Foundations of Trustworthy AI-Native Data Systems
Time: Mon 2026-06-15 14.00
Location: F3 Flodis, Lindstedtvägen 26
Video link: https://kth-se.zoom.us/j/65502477126
Language: English
Doctoral student: Sonia-Florina Horchidan , Datatekniska och lärande system
Opponent: Doctor Konstantinos Karanasos, Meta Research, Menlo Park, CA, USA
Supervisor: Paris Carbone, Datatekniska och lärande system
QC 20260522
Abstract
In traditional data management systems, queries have well-defined semantics and produce exact results. Integrating Machine Learning inference into data processing pipelines disrupts both properties by introducing operators whose outputs are approximate rather than exact.
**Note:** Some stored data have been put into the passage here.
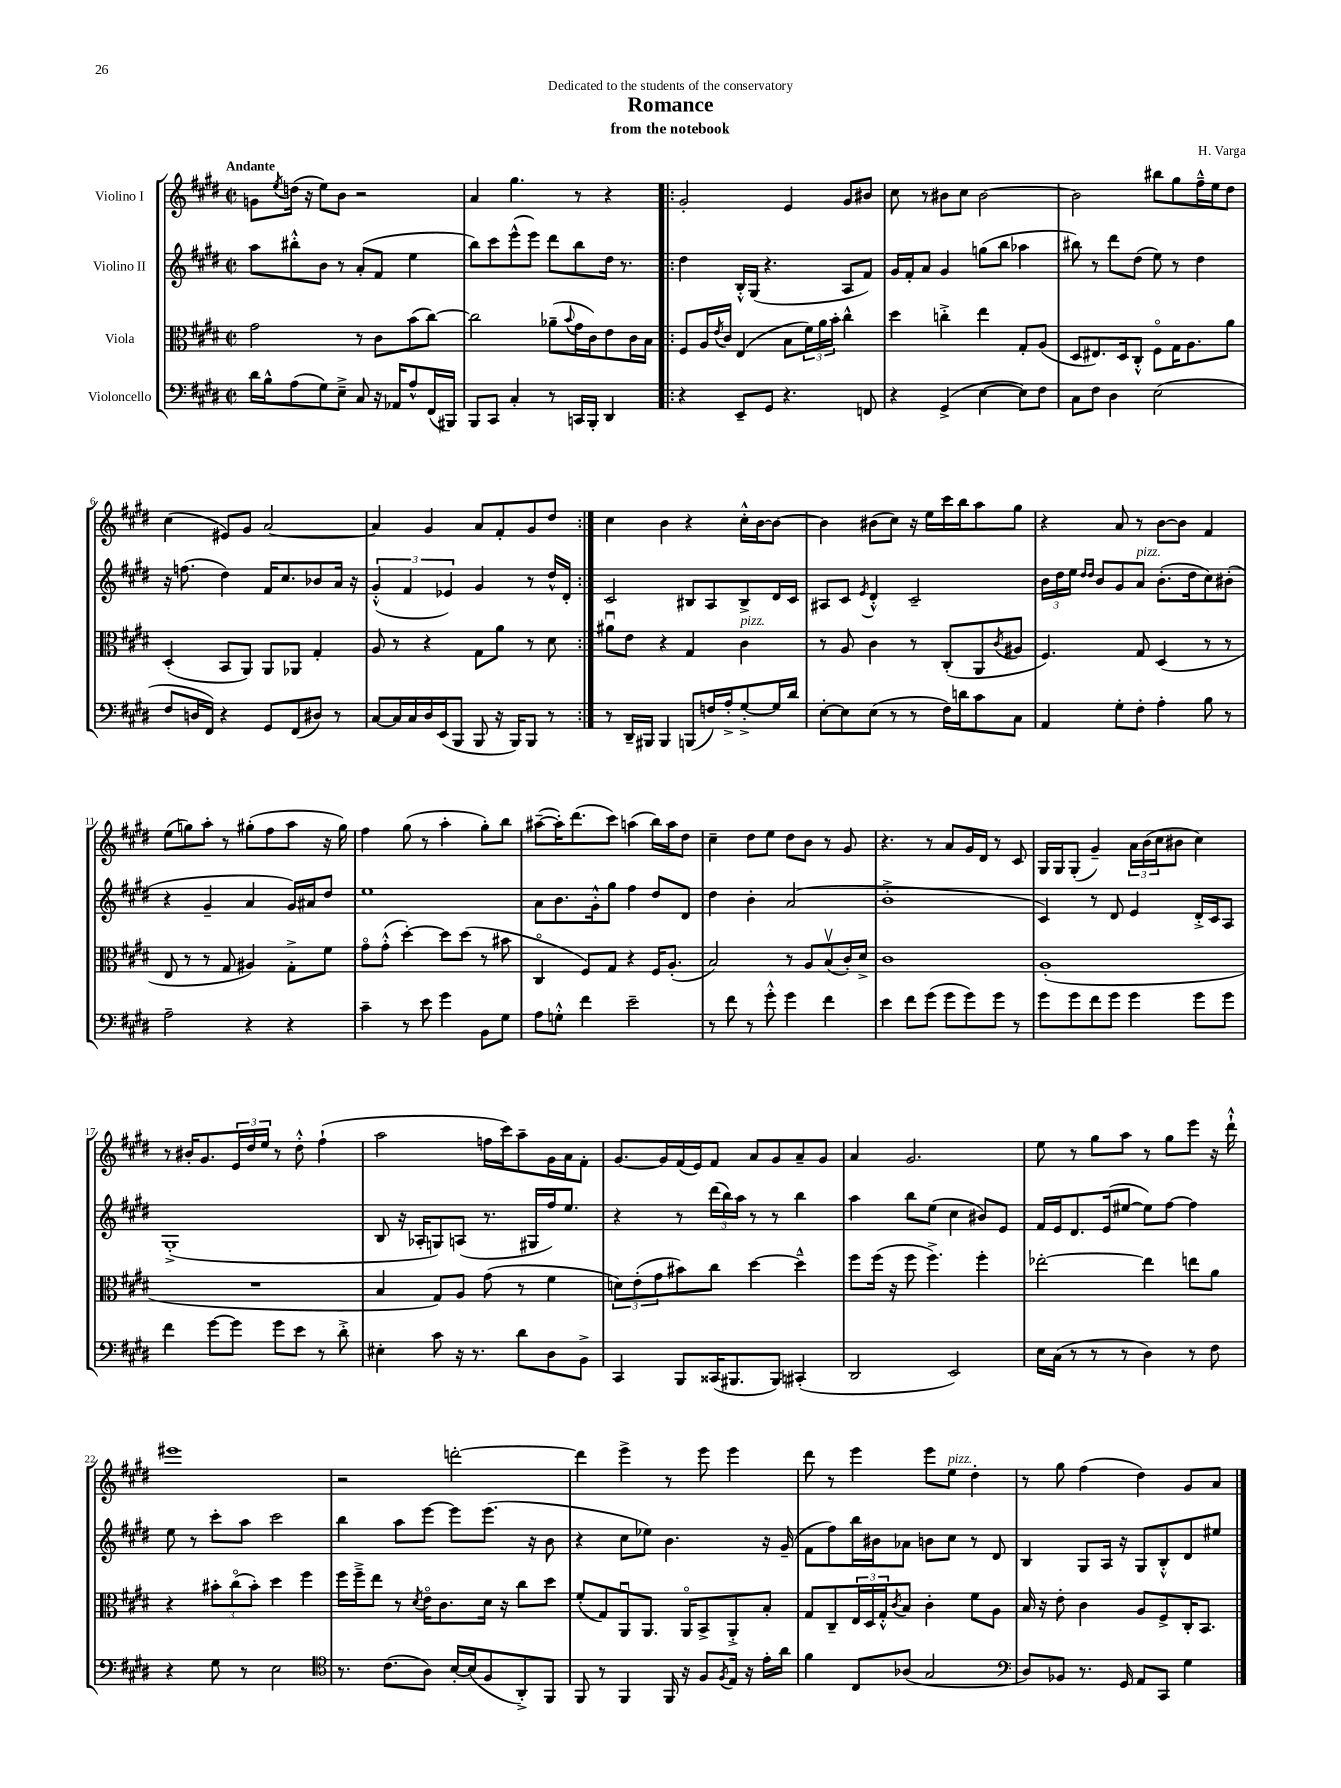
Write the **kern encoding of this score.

**kern	**kern	**kern	**kern
*staff4	*staff3	*staff2	*staff1
*clefF4	*clefC3	*clefG2	*clefG2
*k[f#c#g#d#]	*k[f#c#g#d#]	*k[f#c#g#d#]	*k[f#c#g#d#]
*M2/2	*M2/2	*M2/2	*M2/2
*met(c|)	*met(c|)	*met(c|)	*met(c|)
16d#	2g#	8aa	8g
16B^^	.	.	.
.	.	.	8qee
(8A	.	8bb#'^^	(16dd
.	.	.	16r
8G#)	.	8b	8ee)
8E~^	.	8r	8b
8C#	8r	(8a'	2r
16r	8c#	8f#	.
16AA-	.	.	.
8A^^	(8b	4ee	.
(16FF#	[8cc#)	.	.
16BBB#)	.	.	.
=	=	=	=
8BBB	2cc#]	8bb)	4a
8CC#	.	8ccc#	.
4C#'	.	(8eee^^	4.gg#
.	.	8eee)	.
8r	(8a-~	8ddd#	.
.	8qqb	.	.
16CC	16g#	8bb	8r
16BBB'	16c#)	.	.
4DD#	8e	16dd#	4r
.	.	8.r	.
.	16c#	.	.
.	16B	.	.
=!|:	=!|:	=!|:	=!|:
4r	8F#	4dd#	2g#'
.	16A	.	.
.	8qe	.	.
.	16c#	.	.
8EE~	(4E	16B'^^	.
.	.	(16G#	.
8GG#	.	4.r	.
4.r	8B	.	4e
.	24f#)	.	.
.	24a	.	.
.	24b'	.	.
.	4cc#^^	8A	8g#
8FF	.	8f#)	8b#
=	=	=	=
4r	4dd#	16g#	8cc#
.	.	16f#'	.
.	.	8a	8r
(4GG#^	4cc'^	4g#	8b#
.	.	.	8cc#
[4E	4ee	(8gg	[2b#
.	.	8bb	.
8E])	8G#'	4aa-	.
8F#	(8A	.	.
=	=	=	=
8C#	8D#	8bb#)	2b#]
8F#	8.E#)	8r	.
4D#	.	8ddd#	.
.	16D#	.	.
.	8C#'^^	(8dd#	.
(2E	8F#o	8ee)	8bb#
.	16G#	8r	8gg#
.	8.A	.	.
.	.	4dd#	16ff#~^^
.	.	.	16ee
.	8a	.	8dd#
=	=	=	=
8F#	(4D#'	16r	(4cc#
.	.	(8.ff	.
16D	.	.	.
16FF#)	.	.	.
4r	8BB	4dd#)	8e#)
.	8AA)	.	8g#
8GG#	8AA	16f#	[2a
.	.	8.cc#	.
(8FF#	8AA-	.	.
8D#)	4G#'	8b-	.
8r	.	16a	.
.	.	16r	.
=	=	=	=
[8C#	8A	(6g#'^^	4a]
16C#]	8r	.	.
.	.	6f#	.
16C#	.	.	.
16D#	4r	.	4g#
(16EE	.	.	.
.	.	6e-)	.
8BBB	.	.	.
8BBB	8G#	4g#	8a
16r	8a	.	8f#'
16BBB)	.	.	.
8BBB	8r	8r	8g#
8r	8d#	16dd#^^	8dd#
.	.	16d#'	.
=:|!	=:|!	=:|!	=:|!
8r	8a#u	2c#	4cc#
16DD#~	8e	.	.
16BBB#	.	.	.
4BBB#	4r	.	4b
(8BBB	4G#	8B#	4r
16F)	.	8A	.
16A'^	.	.	.
[8G#'^	4c#	8B#^	16cc#'^^
.	.	.	[16b
16G#]	.	16d#	8b_
16d#	.	16c#	.
=	=	=	=
[8E'	8r	8A#	4b]
8E]	8A	8c#	.
.	.	8qe	.
(8E	4c#	4d#'^^	(8b#
8r	.	.	8cc#)
8r	8r	2c#~	16r
.	.	.	16ee
16F#)	(8C#'	.	16ccc#
16d	.	.	16bb
8c#	8AA	.	8aa
.	8qc#	.	.
8C#	8A#	.	8gg#
=	=	=	=
4AA	4.F#)	24b	4r
.	.	24dd#	.
.	.	24ee	.
.	.	16qqdd#	.
.	.	16qqdd#	.
.	.	8b	.
8G#'	.	8g#	8a
8F#'	8G#	8a	8r
4A'	(4D#	(8.b'	[8b
.	.	.	8b]
.	.	16dd#	.
8B	8r	8cc#)	4f#
8r	8r	(8b#'	.
=	=	=	=
2A~	8E	4r	(8ee
.	8r	.	8gg)
.	8r	4g#~	8aa'
.	8G#	.	8r
4r	4A#)	4a	(8gg#'
.	.	.	8ff#
4r	8G#'^	16g#)	8aa
.	.	16a#	.
.	8f#	8dd#	16r
.	.	.	16gg#)
=	=	=	=
4c#~	8g#o	1ee	4ff#
.	(8g#'^^	.	.
8r	[4dd#')	.	(8gg#
8e	.	.	8r
4g#	8dd#]	.	4aa'
.	(8dd#	.	.
8BB	8r	.	8gg#')
8G#	8b#	.	8bb
=	=	=	=
8A	4C#o	8a	([8aa#~
8G'^^	.	8.b	16aa#'])
.	.	.	(8.ddd#
4f#	8F#)	.	.
.	.	16g#'^^	.
.	8G#	8gg#	8ccc#)
2e~	4r	4ff#	(4aa
.	16F#	8dd#	16bb)
.	(8.A'	.	16aa
.	.	8d#	8dd#
=	=	=	=
8r	2B)	4dd#	4cc#~
8f#	.	.	.
8r	.	4b'	8dd#
8g#'^^	.	.	8ee
4g#	8r	(2a	8dd#
.	8A	.	8b
4f#	(8Bv	.	8r
.	16c#')	.	8g#
.	16d#^	.	.
=	=	=	=
4e	1c#	1b'^	4.r
8f#	.	.	.
(8g#	.	.	8r
8g#	.	.	8a
8g#)	.	.	16g#
.	.	.	16d#
8g#	.	.	8r
8r	.	.	8c#
=	=	=	=
8g#	(1A'	4c#)	16G#
.	.	.	16G#
8g#	.	.	(8G#'
8f#	.	8r	4g#~)
8g#	.	8d#	.
4g#	.	4e	24a
.	.	.	(24b
.	.	.	24cc#
.	.	.	8b#
8g#	.	16d#'^	4cc#)
.	.	16c#	.
8g#	.	8A	.
=	=	=	=
4f#	1r	(1G#'^	8r
.	.	.	16b#'
.	.	.	8.g#
[8g#	.	.	.
8g#]	.	.	24e
.	.	.	24dd#
.	.	.	24ee
8g#	.	.	8r
8e	.	.	8dd#'^^
8r	.	.	(4ff#`
8d#'^	.	.	.
=	=	=	=
4E#'	4B	8B	2aa
.	.	16r	.
.	.	16A-'	.
8c#	8G#)	8G)	.
16r	8A	(8A	.
8.r	.	.	.
.	(8g#	8.r	16ff
.	.	.	16ccc#)
8d#	8r	.	8aa~
.	.	16G#	.
8D#	4f#	16ff#)	16g#
.	.	8.ee	16a
8BB^	.	.	8f#'
=	=	=	=
4CC#	12d)	4r	[8.g#
.	(12e'	.	.
.	12g#	.	.
.	.	.	16g#]
8BBB	8b#)	8r	(16f#
.	.	.	16e)
(16CC##	8cc#	(24ddd#	8f#
.	.	24bb)	.
8.BBB#	.	.	.
.	.	24aa	.
.	[4dd#	8r	8a
8BBB#)	.	8r	8g#
(4CC#'	4dd#~^^]	4bb	8a~
.	.	.	8g#
=	=	=	=
2DD#	8ff#	4aa	4a
.	(16ff#	.	.
.	16r	.	.
.	8ff#	8bb	2.g#
.	4.ff#^)	(8ee	.
2EE)	.	4cc#	.
.	4ff#'	8b#)	.
.	.	8e	.
=	=	=	=
16E	[2ee-'	16f#	8ee
(16C#	.	16e	.
8r	.	8.d#	8r
8r	.	.	8gg#
.	.	(16e	.
8r	.	[8ee#	8aa
4D#)	4ee-]	8ee#])	8r
.	.	[8ff#	8gg#
8r	8ee	4ff#]	8eee
8F#	8a	.	16r
.	.	.	16ddd#`^^
=	=	=	=
4r	4r	8ee	1eee#
.	.	8r	.
8G#	12b#'	8ccc#'	.
.	(12cc#o	.	.
8r	.	8aa	.
.	12b#')	.	.
2E	4dd#	2ccc#	.
.	4ff#	.	.
=	=	=	=
*clefC4	*	*	*
8.r	16ff#	4bb	2r
.	16ff#~^	.	.
.	8ee	.	.
(8.c#	.	.	.
.	8r	8aa	.
.	8qd#	.	.
8A)	16eo	[8eee	.
.	8.c#	.	.
[16B'	.	8eee]	[2ddd'
(16B]	.	.	.
8F#	16d#	(8.eee	.
.	16r	.	.
8AA'^)	8cc#	.	.
.	.	16r	.
8FF#	8dd#	8b	.
=	=	=	=
8FF#	(8f#'	4r	4ddd]
8r	8G#)	.	.
4FF#	8AAu	8cc#	4eee^
.	8.AA	8ee-)	.
16FF#	.	4.b	8r
16r	16AAo	.	.
8F#	8BB^	.	8eee
8qF#	.	.	.
16E	8AA'^	.	4eee
16r	.	.	.
16e'	8B'	16r	.
16a	.	(16g#~	.
=	=	=	=
4f#	8G#	8f#	8ddd#
.	8C#~	8ff#)	8r
8C#	24E	16bb	4eee
.	24D#	.	.
.	.	16b#	.
.	24G#'^^	.	.
.	8qc#	.	.
(8A-	8B	8a-	.
2G#	4c#'	8b	8eee
.	.	8cc#	8ee
.	8f#	8r	4dd#'
.	8A	8d#	.
=	=	=	=
*clefF4	*	*	*
8D#)	16B	4B	8r
.	16r	.	.
8BB-	8e'	.	8gg#
8.r	4c#	8G#	(4ff#
.	.	16A	.
16GG#	.	16r	.
8AA	8A	8G#	4dd#)
8CC#	8F#^	8B'^^	.
4G#	16C#'	8d#	8g#
.	8.BB	.	.
.	.	8ee#	8a
==	==	==	==
*-	*-	*-	*-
This thesis establishes two foundations for trustworthy AI-native data systems: empirical characterization of ML operator execution cost, and formal, declarative correctness guarantees that the system enforces on behalf of the user. We develop these foundations across three levels of abstraction, from single-operator cost, to single-operator correctness, to their joint optimization at the pipeline level, and establish Conformal Prediction as a practical statistical foundation for this approach. We introduce Crayfish, a benchmarking framework for ML inference within dataflow engines that reveals how interactions between serving tools, stream processors, and pipeline configurations shape inference costs in ways that are difficult to anticipate from component-level behavior alone. We propose ConANN, the first framework to provide distribution-free recall guarantees for Inverted File-based Approximate Nearest Neighbor search, using conformal methods to replace heuristic index tuning with formal statistical guarantees. At the pipeline level, we study joint cost and correctness optimization in the context of Neural Graph Databases, where multi-hop queries over Knowledge Graphs interleave retrieval and neural execution. We formalize a hybrid query optimization architecture for this setting, then introduce ConRAD, which enforces end-to-end recall guarantees for multi-hop queries while dynamically bypassing expensive neural inference when recall targets can be met with local graph evidence alone. Taken together, these contributions show that the rigor users expect from traditional data systems need not be abandoned as those systems become increasingly driven by Machine Learning.